Following the committee's report, Indian institutions such as the Reserve Bank of India and the Securities and Exchange Board of India initiated reforms including adoption of electronic depository services, revamped Clearing Corporation of India functions, and revised capital adequacy frameworks for brokers influenced by Basel II preparatory thinking. The establishment and expansion of National Securities Depository Limited and Central Depository Services reflected operational shifts mirrored in global counterparts like Euroclear and Clearstream. Changes influenced participants from ICICI Bank to HDFC Bank and informed legislative measures discussed within the Rajya Sabha and Lok Sabha committees, affecting practices at financial market infrastructures such as the Bombay Stock Exchange and the National Stock Exchange of India.

Reception and Criticism

Reception ranged from acclaim by reform advocates in the Ministry of Finance (India) and international lenders like the World Bank to critique from some market intermediaries and commentators in outlets such as The Economic Times and Business Standard. Critics argued the recommendations echoed global prescriptions associated with the Washington Consensus and could disadvantage smaller brokers similar to debates around deregulatory agendas voiced during the 1990s globalisation era involving actors like the International Monetary Fund. Labor organizations and associations representing brokerage firms, plus parliamentary committees, raised concerns about transitional costs and operational burdens compared to reforms seen after the 1997 Asian financial crisis.

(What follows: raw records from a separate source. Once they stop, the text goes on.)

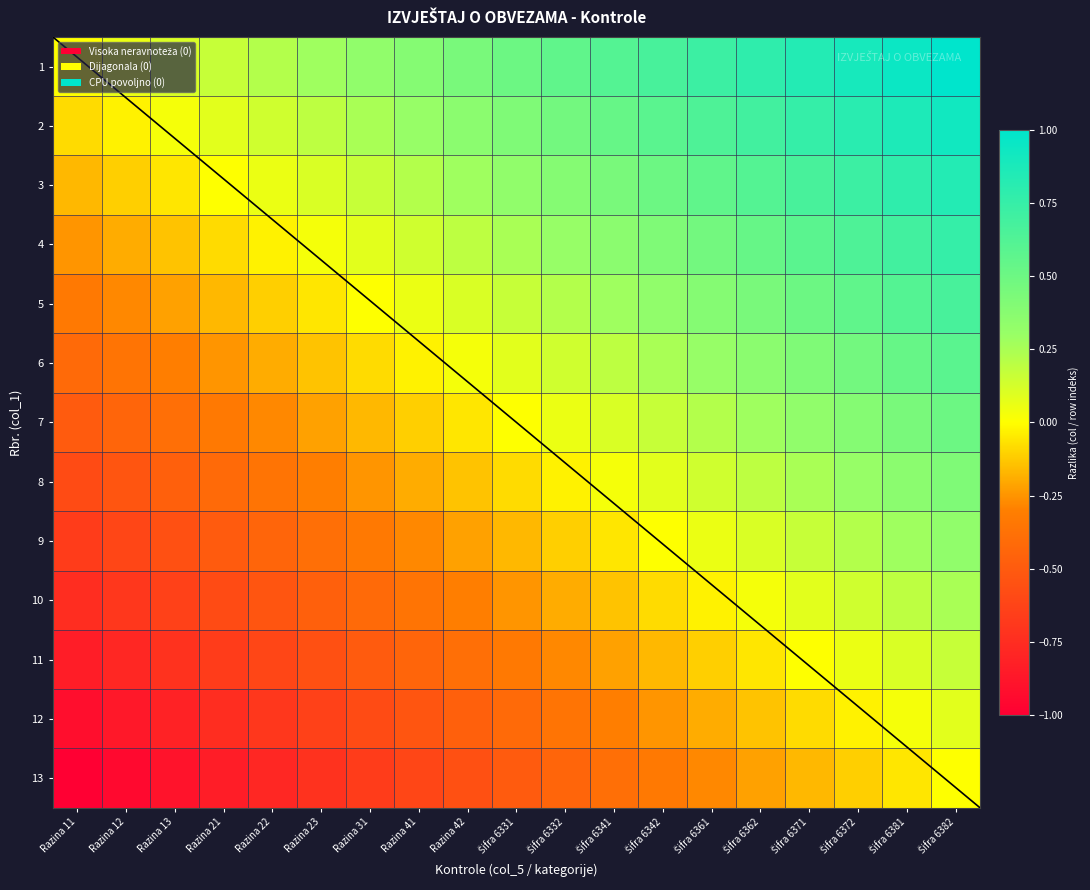

What is the difference between the 6 values at Razina 23 and Šifra 6332?

0.3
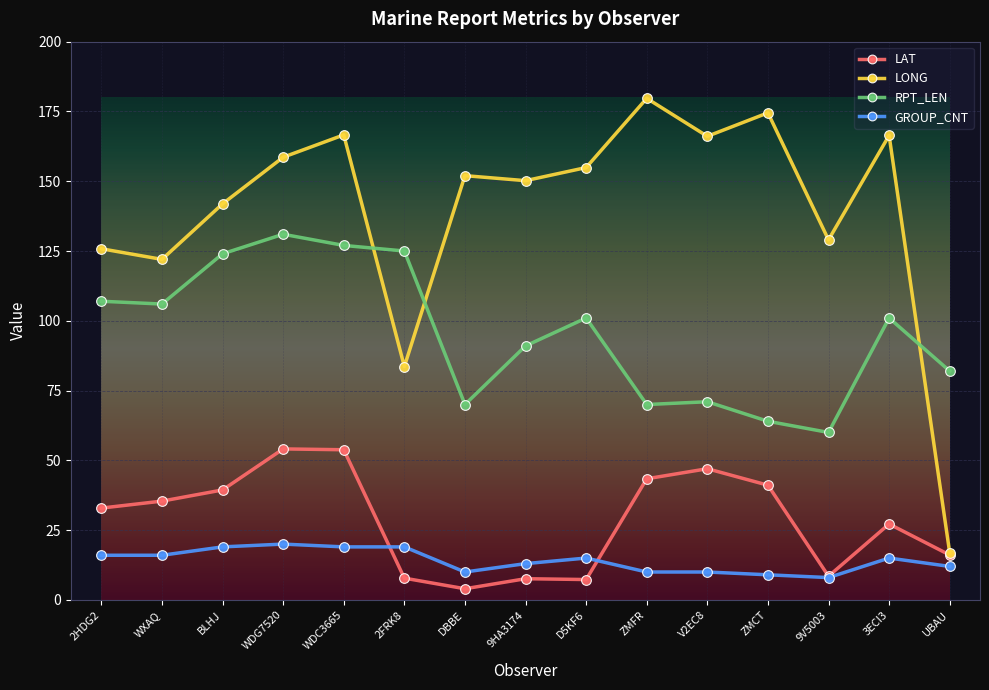

True or false: RPT_LEN has a value of 91.0 at 9HA3174.

True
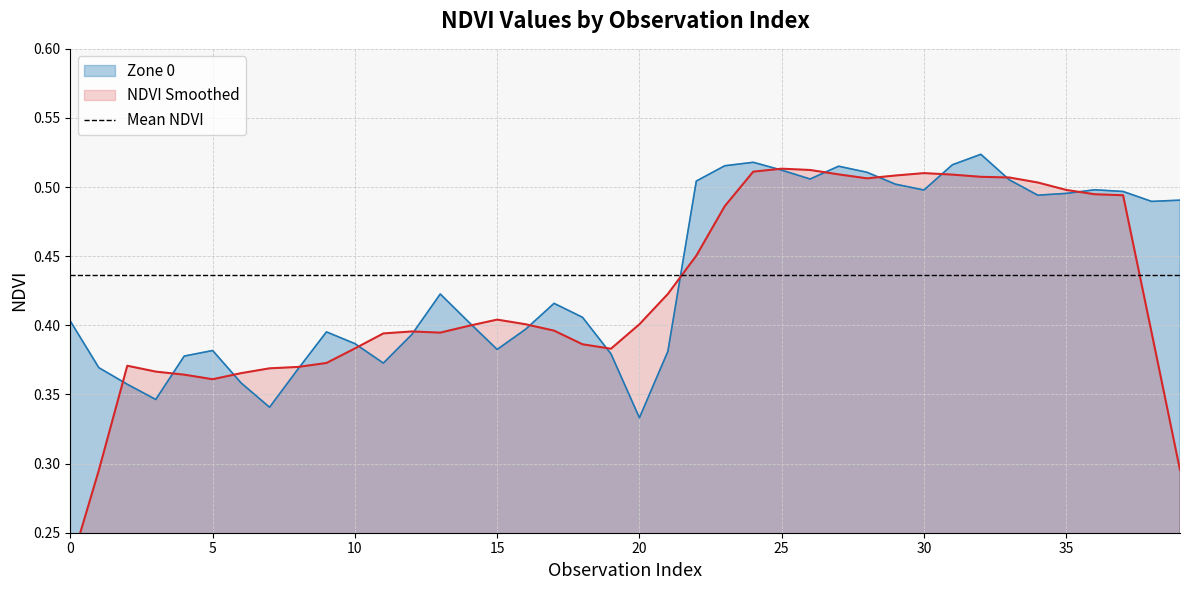

Where is Zone 0 nearest to the value 0?

20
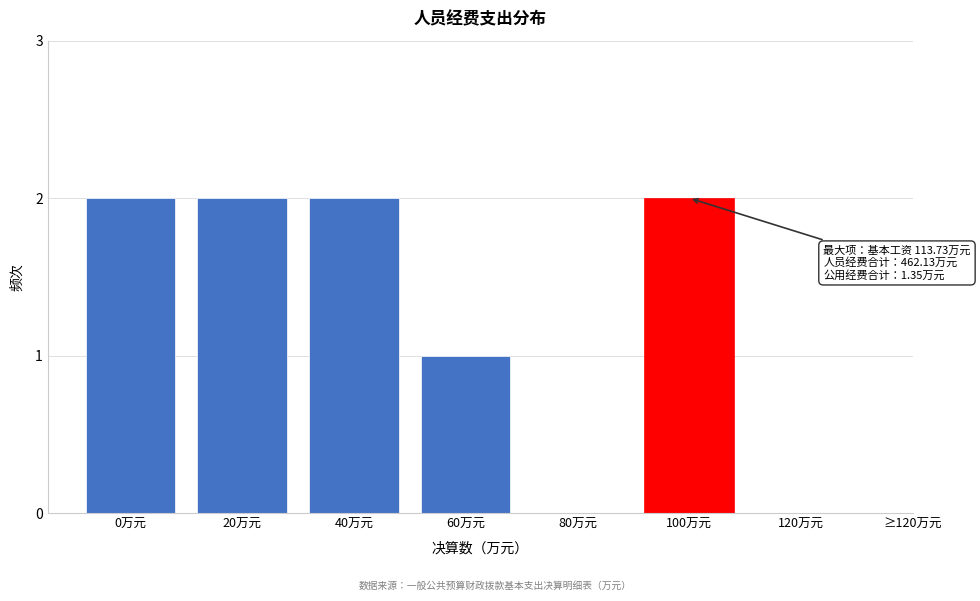

Reading right to left, what are all the values shown in this chart?

120万元=0	100万元=2	80万元=0	60万元=1	40万元=2	20万元=2	0万元=2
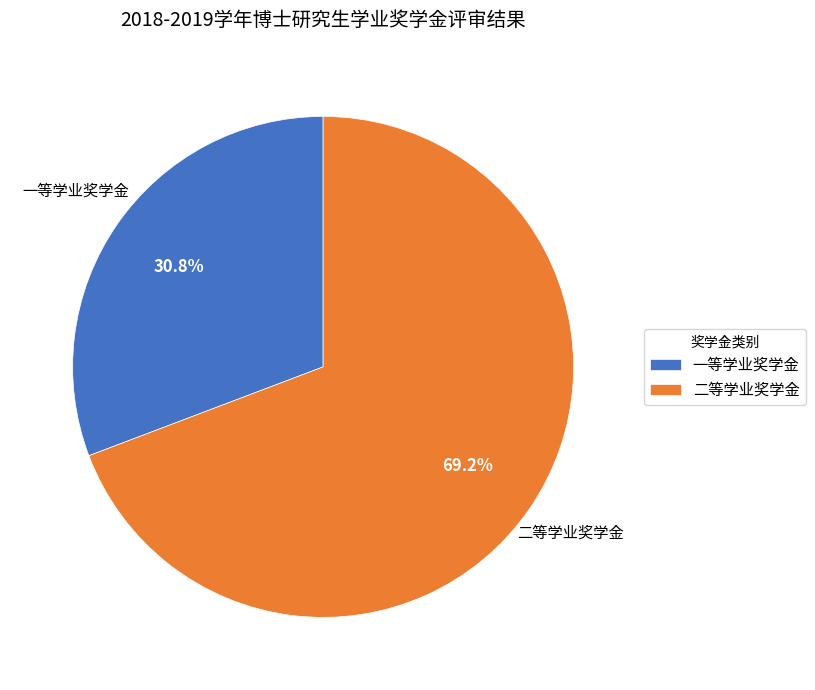

To the nearest percent, what percentage of the pie is 一等学业奖学金?

31%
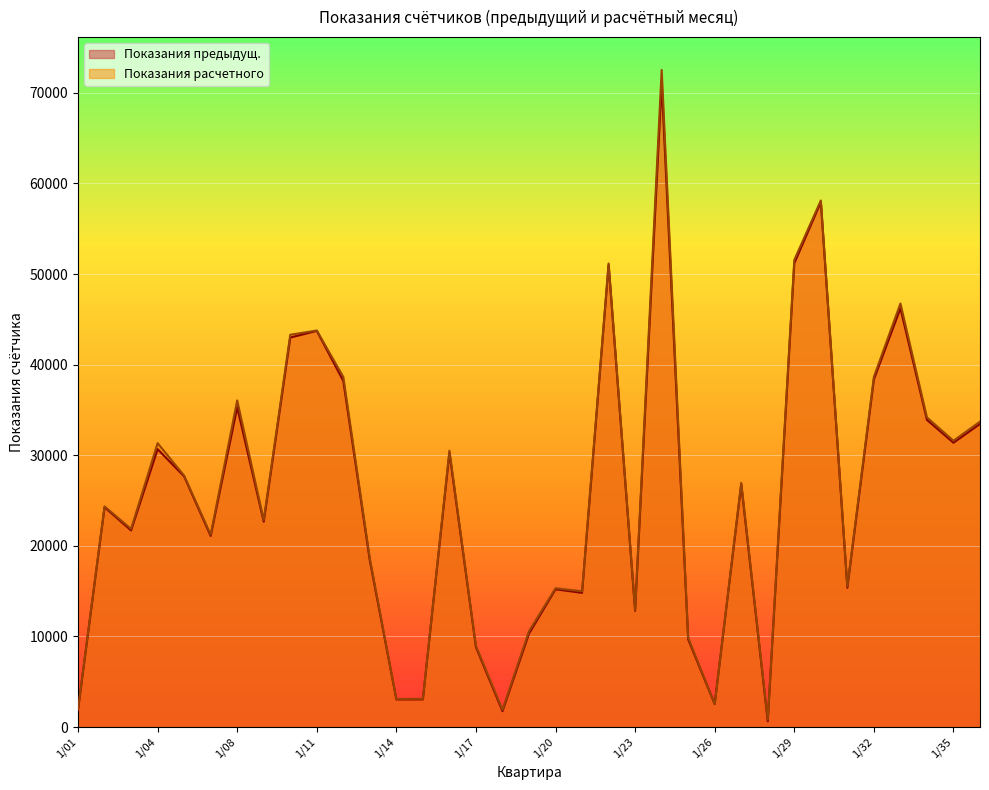

True or false: Показания расчетного and Показания предыдущ. intersect in this chart.

False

Legacy and Subsequent Developments

The committee's legacy includes foundational contributions to India's post-1990s financial market architecture, influencing subsequent regulatory evolution pursued by the Securities and Exchange Board of India, the Reserve Bank of India, and legislative reforms resembling frameworks used in jurisdictions overseen by the Financial Stability Board. Its recommendations set the stage for later initiatives addressing systemic risk, electronic trading, and corporate governance debated in forums like the Confederation of Indian Industry and implemented alongside global best practices endorsed by bodies such as the International Monetary Fund and the World Bank. Subsequent episodes including the 2008 financial crisis and ongoing regulatory modernization efforts by entities like the Ministry of Corporate Affairs (India) and exchanges including the National Stock Exchange of India trace institutional roots back to the committee's interventions.